In a first alternate ending, the lead-up to the shooting reveals that Bob is indeed the shooter and intends to shoot Venessa (due to his frustration that she does not know he exists), but before he can fire a shot, Bob is himself shot several times in the chest. The scene reveals Coleman to be the hero in this ending, having shot Bob through the cubicle wall. As Bob lies on the floor and his vision fades to black, he sees coworkers standing over him, with Venessa being the last coworker, mouthing the words "I love you" before he dies.

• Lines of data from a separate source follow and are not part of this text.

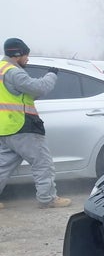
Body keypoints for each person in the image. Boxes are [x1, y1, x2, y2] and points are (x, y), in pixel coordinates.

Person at [0, 37, 70, 209]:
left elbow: (23, 93)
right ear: (17, 54)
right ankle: (48, 198)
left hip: (5, 128)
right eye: (26, 55)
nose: (28, 58)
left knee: (3, 166)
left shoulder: (2, 70)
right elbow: (40, 88)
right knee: (42, 163)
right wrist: (51, 75)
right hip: (23, 125)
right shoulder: (14, 72)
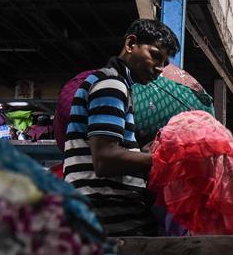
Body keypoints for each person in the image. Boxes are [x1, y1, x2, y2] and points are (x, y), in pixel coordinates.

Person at [63, 18, 178, 236]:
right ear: (130, 44)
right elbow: (105, 159)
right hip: (106, 215)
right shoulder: (111, 84)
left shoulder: (115, 85)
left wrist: (143, 153)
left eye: (164, 62)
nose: (160, 68)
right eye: (155, 55)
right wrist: (169, 161)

In a second alternate ending, all events of the first alternate ending come to pass. As Bob's vision fades to black and he sees Venessa mouth the words "I love you," a faint beeping sound is heard. The scene then flashes to Bob, sitting in his cubicle, going through a normal day with the shooting having never taken place. Venessa walks by his cubicle and comments on the hula-dancing figurine on Bob's desk. Bob removes a notebook from his desk drawer, and notes that today, Venessa loved his hula girl. The image pans out to reveal a meticulously detailed log of all inconsequential events and interactions with Venessa over the course of months (or even years). The book then closes to the end credits.

In "the emotionally right ending" of the 2020 director's recut, Venessa is shown in the same romantic scenes with Bob, but not paralyzed. It is revealed that Bob had confused himself with Coleman and that Coleman shot Bob when Bob pulled out a gun without shooting. As Bob dies, Venessa mouths "I love you". In a post-credits scene, Bob fires a shot in an empty office.